[Dataset entries]
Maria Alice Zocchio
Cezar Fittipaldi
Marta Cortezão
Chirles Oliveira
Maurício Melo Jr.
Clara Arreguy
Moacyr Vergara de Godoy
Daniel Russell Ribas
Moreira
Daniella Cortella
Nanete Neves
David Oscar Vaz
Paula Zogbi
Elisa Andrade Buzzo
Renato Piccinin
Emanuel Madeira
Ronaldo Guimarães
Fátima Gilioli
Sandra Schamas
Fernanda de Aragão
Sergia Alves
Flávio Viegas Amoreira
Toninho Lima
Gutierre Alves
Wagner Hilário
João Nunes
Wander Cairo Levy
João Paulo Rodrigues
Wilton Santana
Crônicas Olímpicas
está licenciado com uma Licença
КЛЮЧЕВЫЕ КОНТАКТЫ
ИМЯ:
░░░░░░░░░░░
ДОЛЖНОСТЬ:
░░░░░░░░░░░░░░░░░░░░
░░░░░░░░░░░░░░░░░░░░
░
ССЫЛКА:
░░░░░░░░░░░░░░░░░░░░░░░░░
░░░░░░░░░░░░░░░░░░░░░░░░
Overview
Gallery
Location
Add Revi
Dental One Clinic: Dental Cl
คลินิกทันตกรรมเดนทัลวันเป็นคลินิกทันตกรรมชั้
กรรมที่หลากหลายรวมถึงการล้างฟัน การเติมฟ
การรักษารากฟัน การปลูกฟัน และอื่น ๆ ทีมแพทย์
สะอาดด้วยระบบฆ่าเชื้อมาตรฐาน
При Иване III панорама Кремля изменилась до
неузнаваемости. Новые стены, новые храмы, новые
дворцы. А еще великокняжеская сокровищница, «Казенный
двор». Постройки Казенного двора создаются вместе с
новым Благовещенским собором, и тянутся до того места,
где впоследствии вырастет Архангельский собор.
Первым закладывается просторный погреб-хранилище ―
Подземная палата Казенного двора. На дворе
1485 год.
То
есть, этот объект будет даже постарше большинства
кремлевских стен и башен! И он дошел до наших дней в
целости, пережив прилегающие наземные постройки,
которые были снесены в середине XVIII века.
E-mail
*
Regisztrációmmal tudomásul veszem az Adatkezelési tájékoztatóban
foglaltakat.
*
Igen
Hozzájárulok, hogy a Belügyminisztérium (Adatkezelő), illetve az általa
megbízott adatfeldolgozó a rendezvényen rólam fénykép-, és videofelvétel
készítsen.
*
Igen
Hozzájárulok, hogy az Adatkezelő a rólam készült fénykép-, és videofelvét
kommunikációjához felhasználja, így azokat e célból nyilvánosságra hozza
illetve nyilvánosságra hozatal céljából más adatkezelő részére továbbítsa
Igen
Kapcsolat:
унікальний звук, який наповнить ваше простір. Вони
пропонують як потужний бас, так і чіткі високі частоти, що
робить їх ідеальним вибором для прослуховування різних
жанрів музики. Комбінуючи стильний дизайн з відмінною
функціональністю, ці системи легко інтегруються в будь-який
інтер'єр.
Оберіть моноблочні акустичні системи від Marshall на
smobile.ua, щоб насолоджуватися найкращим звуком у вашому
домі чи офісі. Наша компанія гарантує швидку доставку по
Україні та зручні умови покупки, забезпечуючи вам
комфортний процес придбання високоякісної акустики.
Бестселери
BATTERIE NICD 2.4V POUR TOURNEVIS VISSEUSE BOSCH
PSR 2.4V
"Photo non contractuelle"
---
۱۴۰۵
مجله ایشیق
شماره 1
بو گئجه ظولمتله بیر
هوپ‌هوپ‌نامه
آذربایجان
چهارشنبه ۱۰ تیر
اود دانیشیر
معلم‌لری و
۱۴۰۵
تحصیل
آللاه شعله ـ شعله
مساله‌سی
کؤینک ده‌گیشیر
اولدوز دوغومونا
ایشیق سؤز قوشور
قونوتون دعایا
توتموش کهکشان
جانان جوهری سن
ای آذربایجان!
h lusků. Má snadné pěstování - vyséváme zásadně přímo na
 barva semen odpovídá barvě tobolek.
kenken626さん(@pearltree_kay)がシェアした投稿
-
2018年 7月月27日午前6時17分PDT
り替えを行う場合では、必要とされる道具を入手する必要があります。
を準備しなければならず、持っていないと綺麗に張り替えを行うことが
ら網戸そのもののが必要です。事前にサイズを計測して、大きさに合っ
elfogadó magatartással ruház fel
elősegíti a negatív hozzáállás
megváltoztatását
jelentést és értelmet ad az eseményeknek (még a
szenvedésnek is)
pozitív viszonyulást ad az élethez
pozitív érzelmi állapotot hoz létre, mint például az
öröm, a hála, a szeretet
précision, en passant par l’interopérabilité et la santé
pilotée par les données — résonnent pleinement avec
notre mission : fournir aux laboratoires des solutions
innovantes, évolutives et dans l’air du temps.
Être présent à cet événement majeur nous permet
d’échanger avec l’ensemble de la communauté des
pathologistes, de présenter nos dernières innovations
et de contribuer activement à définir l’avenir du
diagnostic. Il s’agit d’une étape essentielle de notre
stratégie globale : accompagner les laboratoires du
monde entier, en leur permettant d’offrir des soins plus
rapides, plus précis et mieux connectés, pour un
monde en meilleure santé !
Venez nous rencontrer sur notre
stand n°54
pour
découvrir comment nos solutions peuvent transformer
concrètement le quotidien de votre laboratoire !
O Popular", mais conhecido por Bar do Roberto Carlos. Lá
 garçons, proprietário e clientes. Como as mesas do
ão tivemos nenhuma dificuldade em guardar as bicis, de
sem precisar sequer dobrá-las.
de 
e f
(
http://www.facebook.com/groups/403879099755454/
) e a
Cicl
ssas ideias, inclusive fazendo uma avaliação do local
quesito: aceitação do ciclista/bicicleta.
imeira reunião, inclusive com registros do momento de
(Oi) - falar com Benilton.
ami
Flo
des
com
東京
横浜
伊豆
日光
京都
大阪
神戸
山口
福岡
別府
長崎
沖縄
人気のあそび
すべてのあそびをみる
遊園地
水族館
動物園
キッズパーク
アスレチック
--
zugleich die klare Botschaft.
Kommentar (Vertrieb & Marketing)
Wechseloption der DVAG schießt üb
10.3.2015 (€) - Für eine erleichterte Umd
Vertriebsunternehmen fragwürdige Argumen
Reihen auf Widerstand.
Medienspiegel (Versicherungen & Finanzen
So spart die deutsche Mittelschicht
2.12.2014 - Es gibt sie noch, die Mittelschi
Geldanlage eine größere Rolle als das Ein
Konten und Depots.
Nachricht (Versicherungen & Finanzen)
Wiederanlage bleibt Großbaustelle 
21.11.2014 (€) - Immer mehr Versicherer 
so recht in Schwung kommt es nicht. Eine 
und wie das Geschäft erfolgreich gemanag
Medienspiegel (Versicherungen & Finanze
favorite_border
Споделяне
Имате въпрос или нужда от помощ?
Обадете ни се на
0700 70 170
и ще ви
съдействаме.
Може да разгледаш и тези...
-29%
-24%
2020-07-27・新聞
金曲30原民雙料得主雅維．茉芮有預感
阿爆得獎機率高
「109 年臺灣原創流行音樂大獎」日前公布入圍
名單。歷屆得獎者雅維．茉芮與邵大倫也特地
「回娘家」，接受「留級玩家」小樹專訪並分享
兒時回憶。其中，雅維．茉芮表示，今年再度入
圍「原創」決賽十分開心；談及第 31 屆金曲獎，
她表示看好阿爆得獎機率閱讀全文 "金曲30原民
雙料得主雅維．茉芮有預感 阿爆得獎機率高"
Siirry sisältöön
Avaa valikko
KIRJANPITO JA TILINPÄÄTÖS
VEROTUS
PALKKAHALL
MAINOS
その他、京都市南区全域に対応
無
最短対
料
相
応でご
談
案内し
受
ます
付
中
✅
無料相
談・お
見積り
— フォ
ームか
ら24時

**PROBLEM REQUIREMENTS**
Every line in the records above that contains the word "Versicherungen" should be copied out.

**YOUR SOLUTION**
Medienspiegel (Versicherungen & Finanzen
Nachricht (Versicherungen & Finanzen)
Medienspiegel (Versicherungen & Finanze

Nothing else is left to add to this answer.